- Utility player
- Born: August 22, 1862 Washington, D.C.
- Died: September 15, 1940 (aged 78) Washington, D.C.
- Batted: UnknownThrew: Unknown

MLB debut
- May 12, 1884, for the Washington Nationals (AA)

Last MLB appearance
- August 7, 1884, for the Washington Nationals (UA)

MLB statistics
- Batting average: .237
- Home runs: 0
- Runs scored: 14
- Stats at Baseball Reference

Teams
- Washington Nationals (AA) (1884); Washington Nationals (UA) (1884);

= Ed Yewell =

American baseball player (1862–1940)

Edwin Leonard Yewell (August 22, 1862 – September 15, 1940) was a professional baseball player. Yewell played Major League Baseball in the 1884 season for two teams named the Washington Nationals; one was in the American Association (AA) and the other was in the Union Association (UA). In 28 total games, he batted .237 in 97 at bats, with three doubles and one triple. He played defensively as a second baseman, shortstop, third baseman, and outfielder, with his most appearances coming at second base with 11.

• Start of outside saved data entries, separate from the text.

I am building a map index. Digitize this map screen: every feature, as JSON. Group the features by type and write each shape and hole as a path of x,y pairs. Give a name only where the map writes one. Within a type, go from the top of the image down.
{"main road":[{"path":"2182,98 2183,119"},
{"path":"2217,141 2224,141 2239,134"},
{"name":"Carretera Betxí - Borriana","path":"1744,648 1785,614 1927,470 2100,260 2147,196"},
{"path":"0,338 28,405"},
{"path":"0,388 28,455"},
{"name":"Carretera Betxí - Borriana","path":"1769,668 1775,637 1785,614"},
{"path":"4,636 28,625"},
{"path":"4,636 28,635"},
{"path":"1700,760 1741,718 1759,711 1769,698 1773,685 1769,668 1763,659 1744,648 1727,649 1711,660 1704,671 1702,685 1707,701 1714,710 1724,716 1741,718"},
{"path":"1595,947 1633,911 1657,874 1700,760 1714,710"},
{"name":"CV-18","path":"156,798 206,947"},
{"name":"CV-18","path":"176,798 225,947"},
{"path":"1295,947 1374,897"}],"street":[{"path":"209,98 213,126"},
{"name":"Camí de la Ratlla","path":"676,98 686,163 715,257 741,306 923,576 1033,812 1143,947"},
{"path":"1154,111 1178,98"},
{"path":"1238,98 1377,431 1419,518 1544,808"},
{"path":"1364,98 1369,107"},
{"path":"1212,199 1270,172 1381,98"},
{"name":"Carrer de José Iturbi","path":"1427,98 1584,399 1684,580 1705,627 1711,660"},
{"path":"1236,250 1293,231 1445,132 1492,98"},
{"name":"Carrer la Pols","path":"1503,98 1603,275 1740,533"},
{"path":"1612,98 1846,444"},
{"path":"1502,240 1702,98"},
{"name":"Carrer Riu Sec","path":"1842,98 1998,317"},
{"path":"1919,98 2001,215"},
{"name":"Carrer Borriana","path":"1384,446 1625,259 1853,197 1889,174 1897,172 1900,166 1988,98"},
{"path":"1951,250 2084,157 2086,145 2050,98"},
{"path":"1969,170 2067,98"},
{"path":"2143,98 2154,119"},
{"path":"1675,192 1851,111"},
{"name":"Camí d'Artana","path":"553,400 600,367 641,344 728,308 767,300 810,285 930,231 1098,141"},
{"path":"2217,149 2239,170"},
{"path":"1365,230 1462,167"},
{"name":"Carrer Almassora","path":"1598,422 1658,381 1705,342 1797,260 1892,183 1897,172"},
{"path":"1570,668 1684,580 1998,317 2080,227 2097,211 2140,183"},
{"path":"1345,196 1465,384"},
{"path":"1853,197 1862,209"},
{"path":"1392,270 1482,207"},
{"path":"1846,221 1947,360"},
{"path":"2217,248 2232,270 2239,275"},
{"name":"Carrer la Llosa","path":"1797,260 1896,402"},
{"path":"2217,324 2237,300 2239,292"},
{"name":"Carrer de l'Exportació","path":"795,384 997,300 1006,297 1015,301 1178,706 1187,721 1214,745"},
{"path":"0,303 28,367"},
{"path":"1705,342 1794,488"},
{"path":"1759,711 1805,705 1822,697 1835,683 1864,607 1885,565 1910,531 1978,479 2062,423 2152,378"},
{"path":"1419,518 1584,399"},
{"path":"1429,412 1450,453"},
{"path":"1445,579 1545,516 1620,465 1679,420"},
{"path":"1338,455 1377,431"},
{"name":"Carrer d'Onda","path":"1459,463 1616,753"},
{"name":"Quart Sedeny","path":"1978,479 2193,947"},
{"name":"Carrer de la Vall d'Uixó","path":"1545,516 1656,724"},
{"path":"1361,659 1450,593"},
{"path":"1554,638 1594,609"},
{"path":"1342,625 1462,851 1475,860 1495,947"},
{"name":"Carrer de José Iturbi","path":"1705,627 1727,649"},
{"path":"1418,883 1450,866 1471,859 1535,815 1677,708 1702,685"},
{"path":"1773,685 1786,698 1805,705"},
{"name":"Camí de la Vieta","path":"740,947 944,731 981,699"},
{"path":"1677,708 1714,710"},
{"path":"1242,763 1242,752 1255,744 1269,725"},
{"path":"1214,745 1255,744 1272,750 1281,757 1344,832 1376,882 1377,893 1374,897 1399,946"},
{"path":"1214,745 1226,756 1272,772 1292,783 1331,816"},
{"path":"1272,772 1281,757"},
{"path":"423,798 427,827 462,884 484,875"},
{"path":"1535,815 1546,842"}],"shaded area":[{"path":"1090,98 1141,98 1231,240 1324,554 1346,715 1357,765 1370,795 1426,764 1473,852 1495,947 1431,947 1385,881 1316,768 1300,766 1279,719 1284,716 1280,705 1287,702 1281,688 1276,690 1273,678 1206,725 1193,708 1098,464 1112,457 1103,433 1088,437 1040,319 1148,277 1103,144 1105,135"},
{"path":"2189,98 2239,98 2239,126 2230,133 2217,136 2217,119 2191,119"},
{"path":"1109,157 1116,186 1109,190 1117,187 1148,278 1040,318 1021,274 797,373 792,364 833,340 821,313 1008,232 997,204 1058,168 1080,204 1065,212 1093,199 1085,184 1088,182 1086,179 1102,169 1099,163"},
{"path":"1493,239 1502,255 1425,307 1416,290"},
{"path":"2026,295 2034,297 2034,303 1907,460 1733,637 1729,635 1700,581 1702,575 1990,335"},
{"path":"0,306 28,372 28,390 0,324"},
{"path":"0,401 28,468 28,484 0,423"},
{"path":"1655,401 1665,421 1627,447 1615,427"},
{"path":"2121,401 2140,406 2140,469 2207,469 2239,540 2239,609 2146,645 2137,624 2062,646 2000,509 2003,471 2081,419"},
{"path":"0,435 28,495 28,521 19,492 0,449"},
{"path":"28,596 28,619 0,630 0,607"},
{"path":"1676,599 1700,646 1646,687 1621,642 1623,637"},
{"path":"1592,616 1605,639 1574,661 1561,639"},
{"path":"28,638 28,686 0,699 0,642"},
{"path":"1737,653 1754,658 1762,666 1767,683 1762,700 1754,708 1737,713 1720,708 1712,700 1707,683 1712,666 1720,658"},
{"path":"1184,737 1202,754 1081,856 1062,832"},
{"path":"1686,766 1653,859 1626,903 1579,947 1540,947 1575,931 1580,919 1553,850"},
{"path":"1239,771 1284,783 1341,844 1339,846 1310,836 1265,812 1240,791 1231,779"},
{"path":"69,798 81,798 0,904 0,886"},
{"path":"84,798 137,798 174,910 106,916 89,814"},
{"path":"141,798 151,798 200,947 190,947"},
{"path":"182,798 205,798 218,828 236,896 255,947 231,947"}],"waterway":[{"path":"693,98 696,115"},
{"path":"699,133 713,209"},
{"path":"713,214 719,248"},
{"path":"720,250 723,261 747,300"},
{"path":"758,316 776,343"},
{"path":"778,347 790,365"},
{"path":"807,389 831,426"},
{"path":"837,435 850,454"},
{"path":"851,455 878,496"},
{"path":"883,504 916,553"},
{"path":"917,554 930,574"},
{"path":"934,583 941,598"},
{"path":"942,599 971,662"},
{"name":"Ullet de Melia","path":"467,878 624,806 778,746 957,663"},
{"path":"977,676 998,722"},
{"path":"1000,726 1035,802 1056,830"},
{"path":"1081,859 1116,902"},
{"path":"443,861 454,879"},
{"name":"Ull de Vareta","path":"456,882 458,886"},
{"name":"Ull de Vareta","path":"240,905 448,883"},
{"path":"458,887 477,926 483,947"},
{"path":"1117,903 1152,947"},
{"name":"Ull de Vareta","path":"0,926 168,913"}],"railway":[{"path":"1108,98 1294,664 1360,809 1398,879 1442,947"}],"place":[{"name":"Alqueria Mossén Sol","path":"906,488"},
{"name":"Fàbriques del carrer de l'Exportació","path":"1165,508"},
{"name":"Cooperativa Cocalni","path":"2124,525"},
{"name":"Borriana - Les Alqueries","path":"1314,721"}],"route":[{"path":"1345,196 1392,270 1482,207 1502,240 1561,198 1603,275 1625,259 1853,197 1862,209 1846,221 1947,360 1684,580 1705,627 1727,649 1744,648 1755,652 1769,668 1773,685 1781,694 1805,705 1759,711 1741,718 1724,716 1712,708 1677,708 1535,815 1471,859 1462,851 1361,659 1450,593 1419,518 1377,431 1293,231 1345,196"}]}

Yewell made his debut for the AA's Nationals on May 12, 1884, recording one hit in three at bats. On July 2, in a game against the Cincinnati Red Stockings, he was hit by a Gus Shallix pitch; Yewell returned to the Nationals by August, but author David Nemec states that "he was never the same player." After his lone Major League season, Yewell remained with the UA's Nationals, who had joined the Eastern League. He became a patent attorney after the end of his playing career. Following an illness of approximately a week, Yewell died on September 15, 1940, at a hospital in Washington, D.C. He was buried in that city, at Glenwood Cemetery.